Muchos jóvenes tienen problemas con la droga. Uno de ellos, Francisco, quien a sus 18 años ha pasado por tragos muy duros. Hasta que un día le impusieron en su casa que tenía que cambiar su vida, “no podía seguir así y entré en la Asociación por imposición de mi familia aunque luego estoy contento”. Francisco es muy claro al definir la droga “engancha porque gusta mucho, a mí me gustaba muchísimo pero luego me creó un problema”. Indica que mucha gente joven consume “es que esa es la realidad” afirma.

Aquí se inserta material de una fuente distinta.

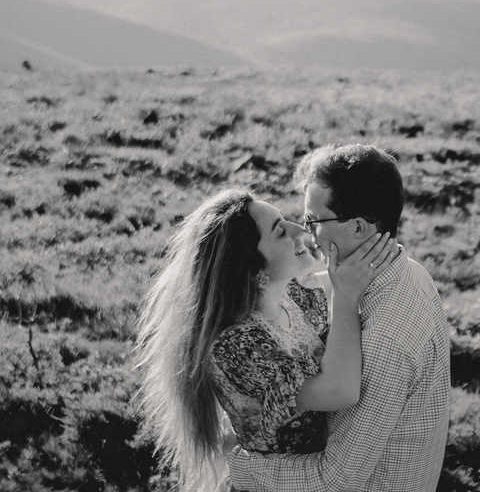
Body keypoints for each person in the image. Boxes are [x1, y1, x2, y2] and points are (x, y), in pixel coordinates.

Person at [134, 187, 398, 492]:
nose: (299, 230)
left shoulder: (291, 293)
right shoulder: (237, 347)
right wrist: (346, 296)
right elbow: (340, 391)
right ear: (252, 268)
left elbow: (341, 281)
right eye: (280, 231)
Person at [228, 144, 452, 492]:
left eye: (314, 221)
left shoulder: (385, 340)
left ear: (359, 228)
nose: (306, 232)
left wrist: (240, 467)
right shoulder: (410, 272)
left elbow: (337, 479)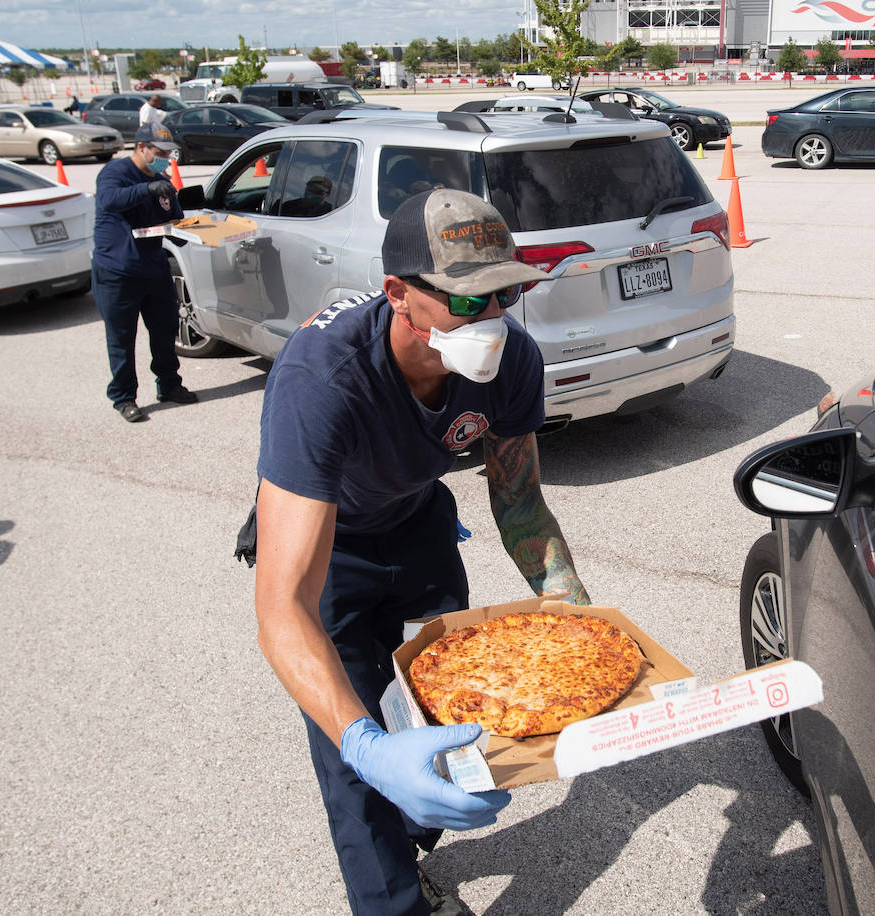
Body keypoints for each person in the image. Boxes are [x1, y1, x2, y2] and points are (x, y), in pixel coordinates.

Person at [253, 188, 590, 914]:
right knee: (355, 746)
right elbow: (281, 610)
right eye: (469, 301)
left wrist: (576, 614)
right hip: (326, 545)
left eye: (505, 295)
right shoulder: (323, 378)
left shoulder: (509, 361)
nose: (493, 320)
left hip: (418, 529)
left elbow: (520, 499)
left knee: (441, 709)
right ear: (399, 294)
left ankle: (408, 830)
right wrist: (366, 747)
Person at [91, 122, 197, 423]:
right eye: (159, 152)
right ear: (141, 147)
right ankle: (124, 397)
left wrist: (195, 231)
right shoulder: (115, 174)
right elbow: (110, 200)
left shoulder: (163, 181)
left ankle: (169, 385)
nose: (165, 157)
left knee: (164, 333)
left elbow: (173, 221)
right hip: (117, 272)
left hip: (154, 270)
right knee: (121, 339)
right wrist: (146, 188)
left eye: (168, 152)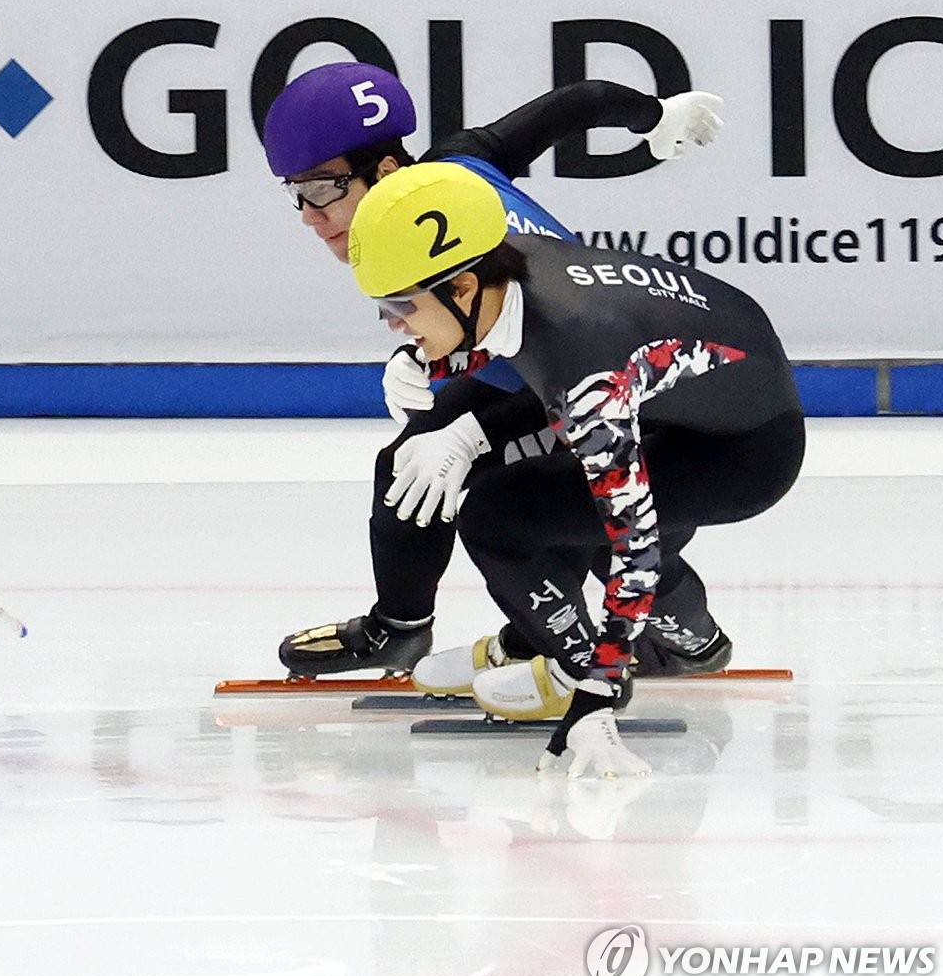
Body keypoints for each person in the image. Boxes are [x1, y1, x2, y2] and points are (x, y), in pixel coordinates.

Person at [261, 61, 725, 685]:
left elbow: (571, 368)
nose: (309, 216)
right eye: (297, 192)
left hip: (627, 398)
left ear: (387, 173)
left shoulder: (481, 240)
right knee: (409, 466)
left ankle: (685, 639)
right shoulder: (451, 168)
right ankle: (398, 630)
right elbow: (575, 103)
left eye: (323, 190)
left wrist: (470, 428)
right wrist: (655, 114)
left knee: (579, 523)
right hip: (542, 376)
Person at [346, 161, 805, 776]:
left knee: (500, 516)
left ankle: (571, 668)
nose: (393, 324)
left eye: (400, 306)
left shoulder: (588, 368)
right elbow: (526, 354)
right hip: (686, 391)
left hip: (740, 455)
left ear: (461, 289)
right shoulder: (510, 261)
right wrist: (435, 364)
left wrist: (598, 698)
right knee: (543, 493)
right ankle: (542, 638)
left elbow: (634, 550)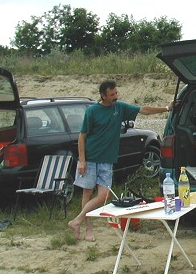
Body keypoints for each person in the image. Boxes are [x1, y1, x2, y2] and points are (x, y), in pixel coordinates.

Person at [68, 80, 175, 241]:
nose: (115, 96)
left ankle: (77, 220)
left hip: (107, 160)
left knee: (104, 196)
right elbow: (82, 137)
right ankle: (87, 228)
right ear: (103, 96)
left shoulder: (120, 108)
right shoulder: (92, 112)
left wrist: (166, 108)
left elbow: (143, 110)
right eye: (112, 95)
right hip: (90, 158)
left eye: (116, 93)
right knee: (87, 194)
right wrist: (82, 161)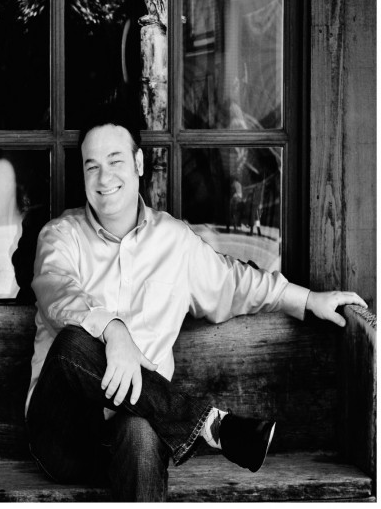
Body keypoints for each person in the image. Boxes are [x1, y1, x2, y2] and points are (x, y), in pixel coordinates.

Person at [25, 108, 367, 501]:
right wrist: (113, 331)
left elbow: (234, 283)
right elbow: (58, 294)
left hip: (139, 428)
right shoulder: (60, 237)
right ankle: (210, 426)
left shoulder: (175, 241)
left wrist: (307, 299)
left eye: (115, 161)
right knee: (73, 341)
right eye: (92, 166)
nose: (104, 178)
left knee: (140, 431)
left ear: (139, 163)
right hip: (64, 437)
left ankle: (200, 426)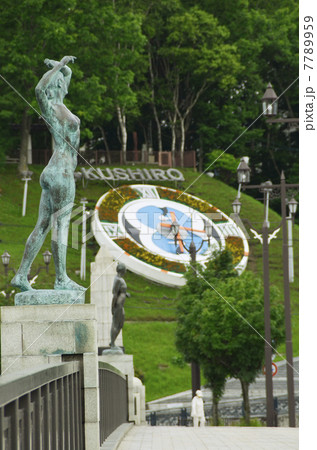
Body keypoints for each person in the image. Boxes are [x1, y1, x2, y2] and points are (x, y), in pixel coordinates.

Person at [11, 56, 84, 292]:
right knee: (61, 225)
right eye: (61, 80)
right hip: (61, 172)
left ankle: (21, 275)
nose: (65, 82)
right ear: (57, 84)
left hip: (53, 171)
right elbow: (38, 88)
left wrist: (58, 65)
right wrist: (59, 65)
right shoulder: (51, 109)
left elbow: (69, 74)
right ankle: (61, 279)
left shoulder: (62, 104)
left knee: (42, 225)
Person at [110, 263, 130, 348]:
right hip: (118, 305)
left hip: (120, 305)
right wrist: (112, 307)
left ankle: (112, 342)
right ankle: (112, 343)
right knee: (116, 324)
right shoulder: (118, 279)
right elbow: (114, 294)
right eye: (125, 269)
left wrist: (125, 294)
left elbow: (120, 292)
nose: (125, 271)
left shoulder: (119, 279)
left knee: (120, 324)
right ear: (122, 270)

Eutimio es panadero y además “un hombre nuevo” así se define después de haber dejado la droga. Un 8 de diciembre del 2014 llegó a su casa en estado lamentable. Al entrar por la puerta pidió ayuda a su familia prometiendo que no consumiría más si le tendían la mano. Ese mismo día su familia buscó el teléfono de Francisco Javier y José María. Se lo llevaban al centro. De su chaqueta sacó mucha coca que la arrojó al váter para tirar luego con fuerza de la cadena. Las sustancias no han aparecido más por su casa. Llevaba más de 20 años consumiendo. La droga le ha quitado mucha felicidad “es un engaño que te hace ser otro, metido en ella no disfrutas de tu familia, de tu trabajo, de la vida”. Mientras Eutimio contaba su historia, hubo una llamada a la radio. Era Mari Carmen, su hija. Le pregunté a él que quién es la que llama y su respuesta me dejó helado “es mi pequeña, que un día la perdí, ella perdió a su padre pero lo bonito es que ahora lo ha encontrado y lo va a tener para siempre”.

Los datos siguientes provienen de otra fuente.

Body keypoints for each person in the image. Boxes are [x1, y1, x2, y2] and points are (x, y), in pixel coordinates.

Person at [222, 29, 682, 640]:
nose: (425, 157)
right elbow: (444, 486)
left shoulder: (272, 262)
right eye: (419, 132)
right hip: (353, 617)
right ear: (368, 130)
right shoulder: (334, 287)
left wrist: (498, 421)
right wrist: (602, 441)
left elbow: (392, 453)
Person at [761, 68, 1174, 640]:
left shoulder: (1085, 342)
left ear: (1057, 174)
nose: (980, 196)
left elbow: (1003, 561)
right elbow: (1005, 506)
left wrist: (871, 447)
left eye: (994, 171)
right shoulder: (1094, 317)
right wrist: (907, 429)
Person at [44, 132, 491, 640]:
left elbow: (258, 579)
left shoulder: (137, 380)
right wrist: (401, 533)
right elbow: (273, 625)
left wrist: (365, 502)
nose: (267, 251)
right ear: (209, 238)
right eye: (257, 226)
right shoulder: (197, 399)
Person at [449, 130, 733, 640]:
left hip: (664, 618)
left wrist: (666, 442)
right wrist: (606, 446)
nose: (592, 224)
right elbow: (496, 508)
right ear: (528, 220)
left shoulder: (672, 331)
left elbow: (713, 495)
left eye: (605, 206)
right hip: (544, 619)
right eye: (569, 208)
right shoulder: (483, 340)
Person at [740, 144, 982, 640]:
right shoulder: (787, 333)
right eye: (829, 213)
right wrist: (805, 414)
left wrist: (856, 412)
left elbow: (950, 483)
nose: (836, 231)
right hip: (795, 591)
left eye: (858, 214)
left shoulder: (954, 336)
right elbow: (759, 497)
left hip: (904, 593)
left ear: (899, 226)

Pro-Hombre Los Pedroches hace una inmensa labor en nuestra comarca. /REDACCIÓN


Enrique no controlaba su manera de ser en casa. Nunca ha tenido adicciones pero quería cambiar su carácter “había perdido valores con los años y me podía la ansiedad”. Empezó en la Asociación en Noviembre del 2014 pero duró dos días “no me veía allí, ni creía lo que me decían”. Lo que no sabía es que tendría que volver pronto “a los cuatro meses, volví porque mi mujer me dijo que me fuera de casa por mis comportamientos”. Fue entonces cuando se dio cuenta Enrique de cómo estaba “me di cuenta y me abrieron los ojos en la Asociación y mi mujer me dijo que ya no podía seguir de esa manera en casa”. Ha aprendido a quitarse la ansiedad y a vivir en casa de otra manera. Su mujer, María del Mar, tardó en ver el problema que tenía Enrique “te acostumbras a aguantar lo inaguantable”. Ahora ha visto la luz y la comunicación es mucho más fluida “esta Asociación te enseña a afrontar los problemas matrimoniales del día a día”. Ana y Miriam trabajan en la Asociación como trabajadores sociales. Para ellas “la Asociación es su casa”.

En Prohombre no solo tratan los problemas de drogas sino ayudan con su equipo de trabajo a tratar problemas de autoestima, ansiedad y convivencia”.

En la página de Facebook de la asociación colgaron esto acerca de su experiencia en los medios “se podían ver nervios, preocupación , miedos , estigmas sociales..pero al salir por la puerta después de todo nadie habría cambiado la experiencia de la tarde en la radio”.